# [Task to complete]
Please edit the records below so that every "Reading left to right" becomes "Going from left to right", with nothing else changed. Leave the pictures out of your version.
┏━━
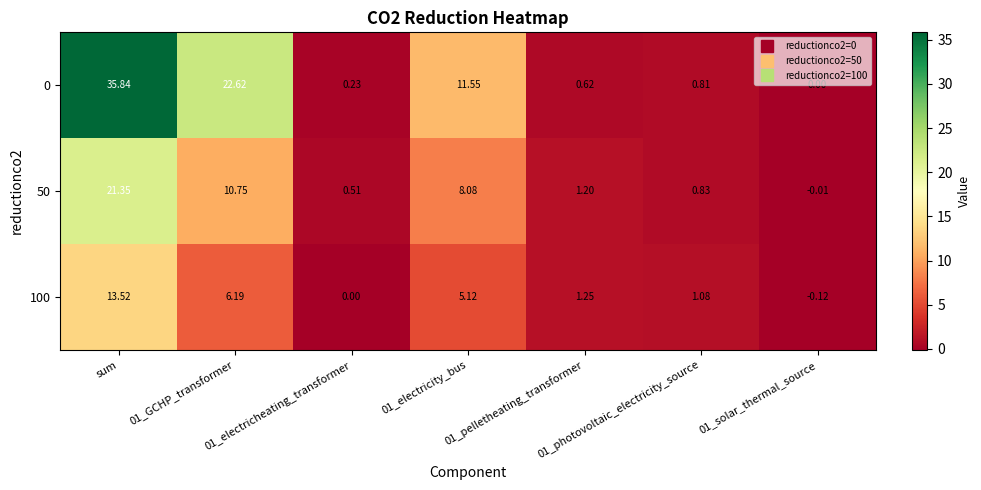

Reading left to right, list all the values displayed in this chart.

0: sum=35.8	01_GCHP_transformer=22.6	01_electricheating_transformer=0.2	01_electricity_bus=11.6	01_pelletheating_transformer=0.6	01_photovoltaic_electricity_source=0.8	01_solar_thermal_source=0.0
50: sum=21.4	01_GCHP_transformer=10.8	01_electricheating_transformer=0.5	01_electricity_bus=8.1	01_pelletheating_transformer=1.2	01_photovoltaic_electricity_source=0.8	01_solar_thermal_source=-0.0
100: sum=13.5	01_GCHP_transformer=6.2	01_electricheating_transformer=0.0	01_electricity_bus=5.1	01_pelletheating_transformer=1.2	01_photovoltaic_electricity_source=1.1	01_solar_thermal_source=-0.1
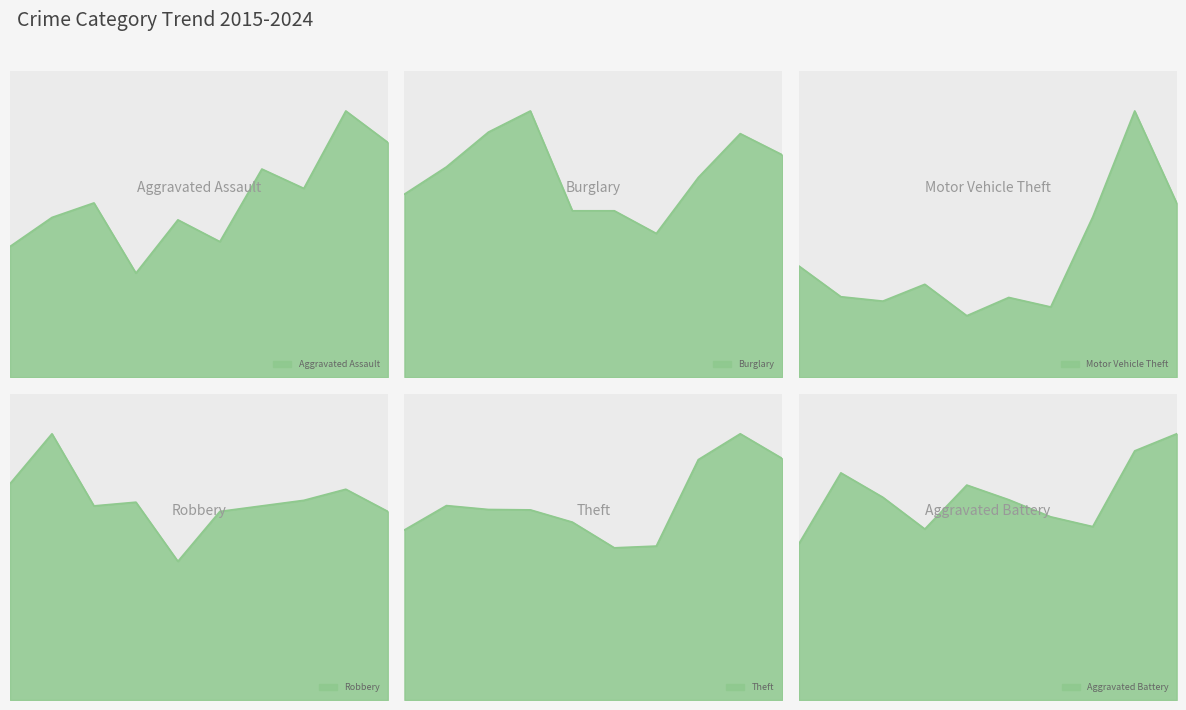

In Motor Vehicle Theft, how many points are lower than both neighbors (excluding endpoints)?

3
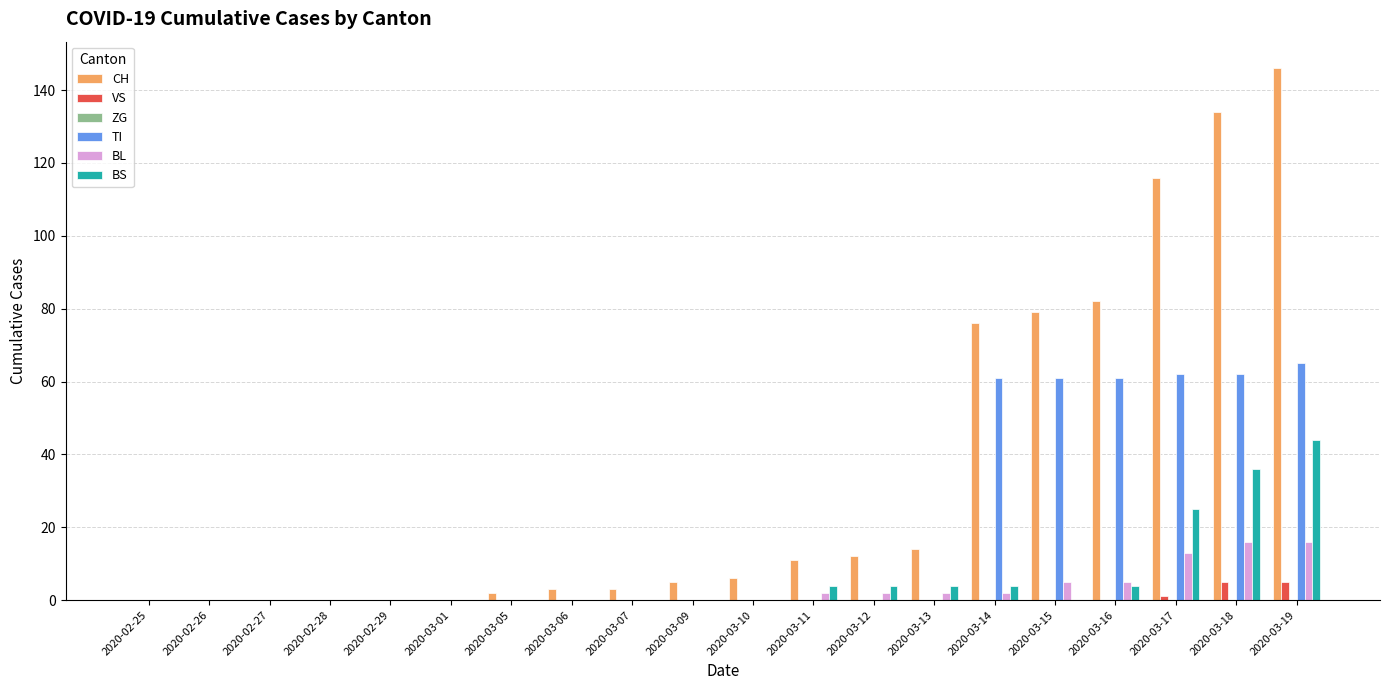

What is the sum of the CH values at 2020-03-10 and 2020-03-09?

11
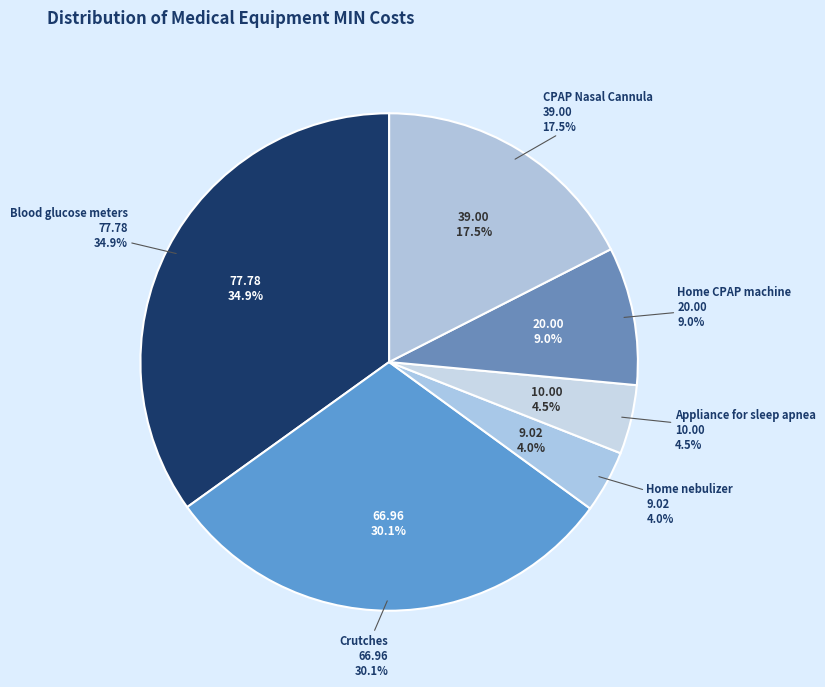

True or false: Home CPAP machine accounts for 1% of the total.

False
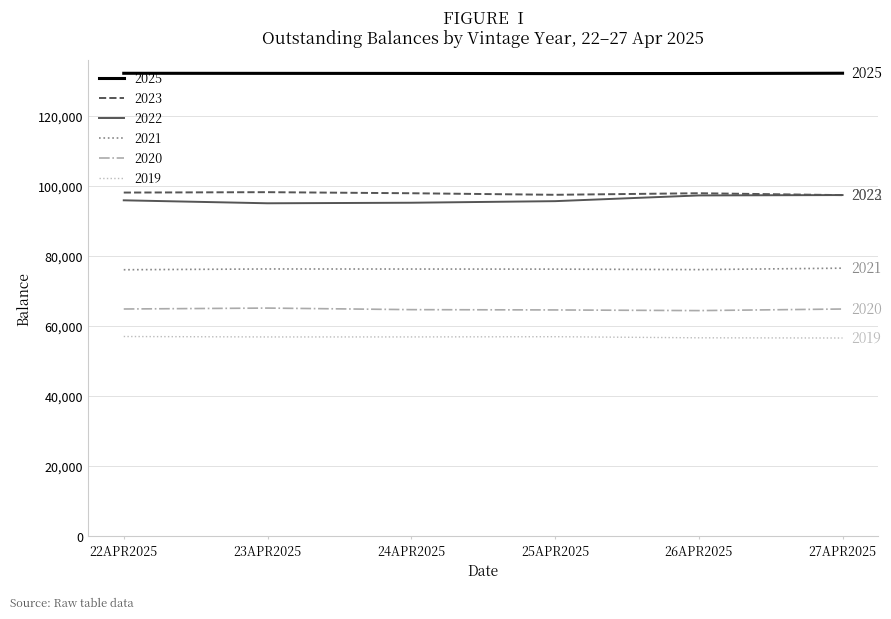

Is the value of 2021 at 23APR2025 greater than the value of 2019 at 25APR2025?

Yes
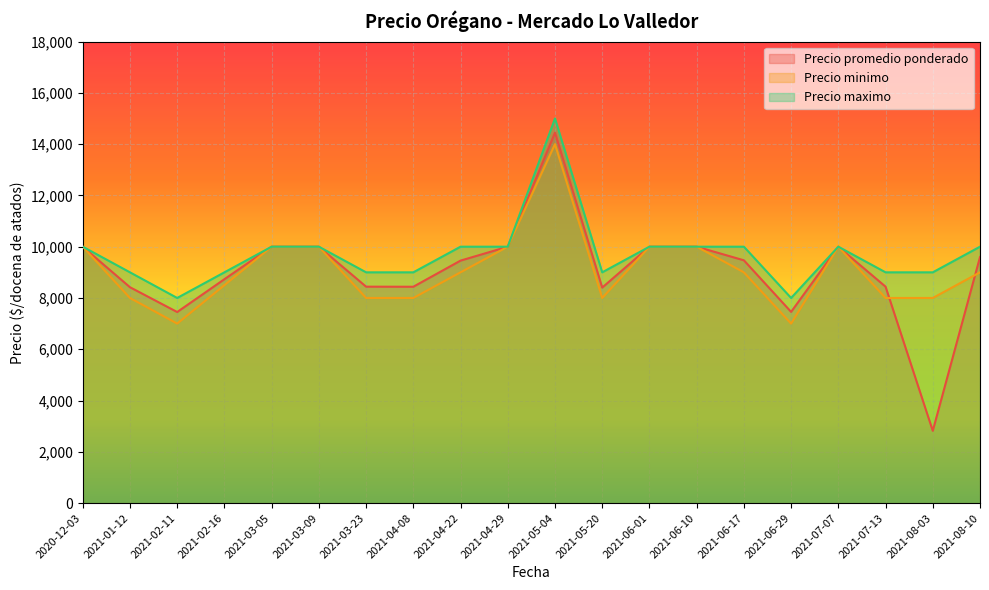

Reading left to right, what are all the values shown in this chart?

Precio promedio ponderado: 2020-12-03=10000	2021-01-12=8419	2021-02-11=7452	2021-02-16=8732	2021-03-05=10000	2021-03-09=10000	2021-03-23=8441	2021-04-08=8438	2021-04-22=9457	2021-04-29=10000	2021-05-04=14448	2021-05-20=8405	2021-06-01=10000	2021-06-10=10000	2021-06-17=9469	2021-06-29=7457	2021-07-07=10000	2021-07-13=8441	2021-08-03=2819	2021-08-10=9594
Precio minimo: 2020-12-03=10000	2021-01-12=8000	2021-02-11=7000	2021-02-16=8500	2021-03-05=10000	2021-03-09=10000	2021-03-23=8000	2021-04-08=8000	2021-04-22=9000	2021-04-29=10000	2021-05-04=14000	2021-05-20=8000	2021-06-01=10000	2021-06-10=10000	2021-06-17=9000	2021-06-29=7000	2021-07-07=10000	2021-07-13=8000	2021-08-03=8000	2021-08-10=9000
Precio maximo: 2020-12-03=10000	2021-01-12=9000	2021-02-11=8000	2021-02-16=9000	2021-03-05=10000	2021-03-09=10000	2021-03-23=9000	2021-04-08=9000	2021-04-22=10000	2021-04-29=10000	2021-05-04=15000	2021-05-20=9000	2021-06-01=10000	2021-06-10=10000	2021-06-17=10000	2021-06-29=8000	2021-07-07=10000	2021-07-13=9000	2021-08-03=9000	2021-08-10=10000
┗━━
# [Answer section]
Going from left to right, list all the values displayed in this chart.

0: sum=35.8	01_GCHP_transformer=22.6	01_electricheating_transformer=0.2	01_electricity_bus=11.6	01_pelletheating_transformer=0.6	01_photovoltaic_electricity_source=0.8	01_solar_thermal_source=0.0
50: sum=21.4	01_GCHP_transformer=10.8	01_electricheating_transformer=0.5	01_electricity_bus=8.1	01_pelletheating_transformer=1.2	01_photovoltaic_electricity_source=0.8	01_solar_thermal_source=-0.0
100: sum=13.5	01_GCHP_transformer=6.2	01_electricheating_transformer=0.0	01_electricity_bus=5.1	01_pelletheating_transformer=1.2	01_photovoltaic_electricity_source=1.1	01_solar_thermal_source=-0.1

In Motor Vehicle Theft, how many points are lower than both neighbors (excluding endpoints)?

3

What is the sum of the CH values at 2020-03-10 and 2020-03-09?

11

True or false: Home CPAP machine accounts for 1% of the total.

False

Is the value of 2021 at 23APR2025 greater than the value of 2019 at 25APR2025?

Yes

Going from left to right, what are all the values shown in this chart?

Precio promedio ponderado: 2020-12-03=10000	2021-01-12=8419	2021-02-11=7452	2021-02-16=8732	2021-03-05=10000	2021-03-09=10000	2021-03-23=8441	2021-04-08=8438	2021-04-22=9457	2021-04-29=10000	2021-05-04=14448	2021-05-20=8405	2021-06-01=10000	2021-06-10=10000	2021-06-17=9469	2021-06-29=7457	2021-07-07=10000	2021-07-13=8441	2021-08-03=2819	2021-08-10=9594
Precio minimo: 2020-12-03=10000	2021-01-12=8000	2021-02-11=7000	2021-02-16=8500	2021-03-05=10000	2021-03-09=10000	2021-03-23=8000	2021-04-08=8000	2021-04-22=9000	2021-04-29=10000	2021-05-04=14000	2021-05-20=8000	2021-06-01=10000	2021-06-10=10000	2021-06-17=9000	2021-06-29=7000	2021-07-07=10000	2021-07-13=8000	2021-08-03=8000	2021-08-10=9000
Precio maximo: 2020-12-03=10000	2021-01-12=9000	2021-02-11=8000	2021-02-16=9000	2021-03-05=10000	2021-03-09=10000	2021-03-23=9000	2021-04-08=9000	2021-04-22=10000	2021-04-29=10000	2021-05-04=15000	2021-05-20=9000	2021-06-01=10000	2021-06-10=10000	2021-06-17=10000	2021-06-29=8000	2021-07-07=10000	2021-07-13=9000	2021-08-03=9000	2021-08-10=10000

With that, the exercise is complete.